As the poem appeared in Fire!! The Internet has some mistranscriptions likely due to OCR errors.
Did Johnson’s poem make this change come about? No, it’s not even well-known as a poem— not even well-known as an African-American Harlem Renaissance poem — but poetry works in each reader and listener, one-by-one. A little over a decade later Abel Meeropol’s song “Strange Fruit” was powerfully realized by Billie Holiday, but Johnson’s earlier work was similarly skillful in giving us a portrait of evil. Even more than “Strange Fruit,” “A Southern Road” is cast as a cold pastoral. “A Southern Road” opens with a somewhat specific yet mysterious image: a dry yellow tongue. A metaphoric rural clay road? A parched leaf? From the poem’s generalized title we don’t know. I think the following “little tune” image developed over the next few lines is birdsong, and our dry forest pastoral ends unexpectedly with a line “Pregnant with tears.”
Johnson’s next sentence spread over four lines is part of why I think the tune, a melody that is a “streaming line of beauty” is birdsong, as there’s a nest that’s been flung down by some indifferent god/fate, before the Sabbath. We are to worship that god? We are to puzzle at a beautiful song despite loss?

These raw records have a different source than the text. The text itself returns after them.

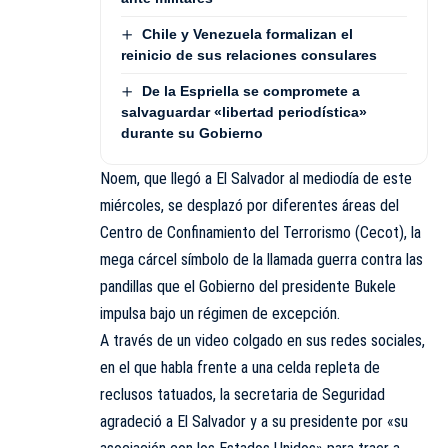
Chile y Venezuela formalizan el
reinicio de sus relaciones consulares
De la Espriella se compromete a
salvaguardar «libertad periodística»
durante su Gobierno
Noem, que llegó a El Salvador al mediodía de este
miércoles, se desplazó por diferentes áreas del
Centro de Confinamiento del Terrorismo (Cecot), la
mega cárcel símbolo de la llamada guerra contra las
pandillas que el Gobierno del presidente Bukele
impulsa bajo un régimen de excepción.
A través de un video colgado en sus redes sociales,
en el que habla frente a una celda repleta de
reclusos tatuados, la secretaria de Seguridad
agradeció a El Salvador y a su presidente por «su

The poem’s final five lines have us reassessing the poem’s portion before them. Several antique words are used here, perhaps a conscious choice to make this horror that was contemporary to her time in a way more timeless and generalized. A tree is described as a “predella,” the platform of an alter. We can next tell that the metaphoric altarpiece in this case depicts a crucifixion of a kind, a lynched person. “Sacrificial dower to raff” is near-Chaucerian in language. “Dower” is the inheritance of a dead person, raff is Middle English for rubbish, akin to the slightly less out-dated term “riff-raff.” The sacrificed body does not seem like much of an inheritance, any more that Christ on the cross seems much like a godhead, but I think Johnson is using raff/riff-raff in this line also to refer to the lynchers and their hate’s inheritance.
The poem ends with the tortured body suspended in the air, which I believe the poem compares to a plausible reader’s opinion on this matter: suspended?
There, I said I would keep my account of how we might encounter and understand this poem’s craft brief. I’ve compared “A Southern Road” above to “Strange Fruit,” and so I took it as my job to give Helene Johnson’s poem some further equivalence, albeit with what I could create for music and with a less masterful singer. I needed to put the music together fairly quickly again, but despite having three guitars and an electric piano over the bass and drums it worked spontaneously, as it needed to. You can hear it with the player you may see below, or with this alternative highlighted link.
*There’s a figure easily found in web searches that more than a thousand lynchings occurred between 1900 and 1914. The later year 1919 (not included in that selection of years) was notorious for white riots and other forms of violence. US population at the time of today’s poem was roughly 1/3 of what it is today if you’d like to adjust figures. It’s plausible that numbers were not easily gathered for other years — after all, in our century there were no figures on the number of people killed in police encounters until recently. And anyway, technical arguments about collection and accuracy of numbers, like metrical scans of this poem’s lines don’t get at the overall effect of this: that people are going to terrorize and kill you and not enough are going to care about it.
One thought on “A Southern Road: a lesser-known poem comparable to the more famous “Strange Fruit.””
I love this poem and Helene Johnson’s work, which I didn’t even know until being asked to review her collected poems and letters, some years back. It should be in anthologies more often, and generally better known.